3. Behaviour under thermal noise#
Add increasing Gaussian displacements to FCC and look at how the per-atom \(q_6^{\text{Mink}}\) distribution broadens. Even at strong noise the central value stays near the perfect-crystal answer.
noises = [0.0, 0.02, 0.05, 0.10, 0.20]
fig = go.Figure()
stats = []
for s in noises:
a = make_crystal('fcc', lattice_constant=4.05, repetitions=(5, 5, 5), noise=s)
[q6] = pyscal.minkowski_parameter(a, l=6)
fig.add_trace(go.Histogram(x=q6, nbinsx=40, name=f'noise={s:.2f}',
opacity=0.55, histnorm='probability density'))
stats.append((s, float(q6.mean()), float(q6.std())))
fig.update_layout(barmode='overlay', xaxis_title='q6_Mink',
yaxis_title='density', template='simple_white',
title='Distribution of per-atom q6_Mink with thermal noise',
height=400)
fig
print(f"{'noise':>7} {'mean q6':>10} {'std':>10}")
for s, m, sd in stats:
print(f'{s:>7.2f} {m:>10.5f} {sd:>10.5f}')
noise mean q6 std
0.00 0.57452 0.00000
0.02 0.57021 0.00267
0.05 0.54965 0.01552
0.10 0.47484 0.05237
0.20 0.39577 0.07067
4. The face-area exponent voroexp#
voroexp = α raises each face area to the power \(\alpha\) before
normalisation:
\(\alpha = 0\): every Voronoi neighbour gets equal weight (recovers a cutoff-free Steinhardt \(q_l\)).
\(\alpha = 1\): standard Minkowski metric (default).
\(\alpha > 1\): emphasises the largest faces even more.
fcc = make_crystal('fcc', lattice_constant=4.05, repetitions=(4, 4, 4))
alphas = [0, 1, 2, 3, 4]
vals = [float(pyscal.minkowski_parameter(fcc, l=6, voroexp=a)[0][0]) for a in alphas]
fig = go.Figure(go.Scatter(x=alphas, y=vals, mode='lines+markers',
marker=dict(size=10)))
fig.update_layout(xaxis_title='voroexp \u03b1',
yaxis_title='q6_Mink',
title='Sensitivity to face-area exponent',
height=350, template='simple_white')
fig
5. Putting FCC, BCC, HCP on a single map#
The \((q_4^{\text{Mink}}, q_6^{\text{Mink}})\) plane is a clean fingerprint for crystal classification — and because it is cutoff-free, it transfers directly to noisy MD snapshots.
fig = go.Figure()
for name, lc, reps in [('FCC', 4.05, (4,4,4)),
('BCC', 2.87, (4,4,4)),
('HCP', 3.21, (4,4,4))]:
for sigma in [0.0, 0.10]:
a = make_crystal(name.lower(), lattice_constant=lc,
repetitions=reps, noise=sigma)
q4, q6 = pyscal.minkowski_parameter(a, l=[4, 6])

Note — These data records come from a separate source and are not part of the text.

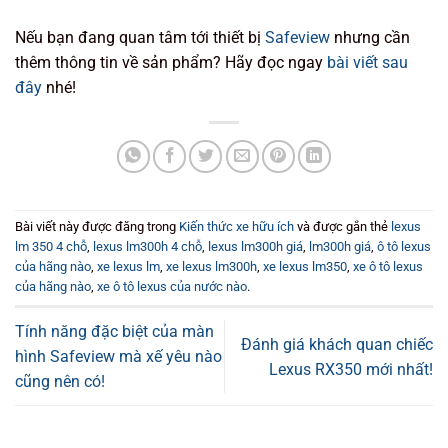
Nếu bạn đang quan tâm tới thiết bị
Safeview
nhưng cần
thêm thông tin về sản phẩm? Hãy đọc ngay
bài viết sau
đây
nhé!
Bài viết này được đăng trong
Kiến thức xe hữu ích
và được gắn thẻ
lexus
lm 350 4 chỗ
,
lexus lm300h 4 chỗ
,
lexus lm300h giá
,
lm300h giá
,
ô tô lexus
của hãng nào
,
xe lexus lm
,
xe lexus lm300h
,
xe lexus lm350
,
xe ô tô lexus
của hãng nào
,
xe ô tô lexus của nước nào
.
Tính năng đặc biệt của màn
Đánh giá khách quan chiếc
hình Safeview mà xế yêu nào
Lexus RX350 mới nhất!
cũng nên có!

fig.add_trace(go.Scatter(x=q4, y=q6, mode='markers',
name=f'{name} (\u03c3={sigma:.2f})',
marker=dict(size=6, opacity=0.5)))
fig.update_layout(xaxis_title='q4_Mink', yaxis_title='q6_Mink',
title='Crystal-structure map with thermal noise',
template='simple_white', height=460)
fig
Take-aways#
Minkowski \(q_l\) is a cutoff-free alternative to Steinhardt \(q_l\): Voronoi face areas provide an automatic, smooth weighting.
Distributions are tighter under thermal noise than the standard Steinhardt \(q_l\).
The trade-off is cost: a Voronoi tessellation per atom, slower than a cutoff-based neighbour search.
References#
W. Mickel, S. C. Kapfer, G. E. Schröder-Turk and K. Mecke, Shortcomings of the bond orientational order parameters for the analysis of disordered particulate matter, J. Chem. Phys. 138, 044501 (2013).
P. J. Steinhardt, D. R. Nelson and M. Ronchetti, Bond-orientational order in liquids and glasses, Phys. Rev. B 28, 784 (1983).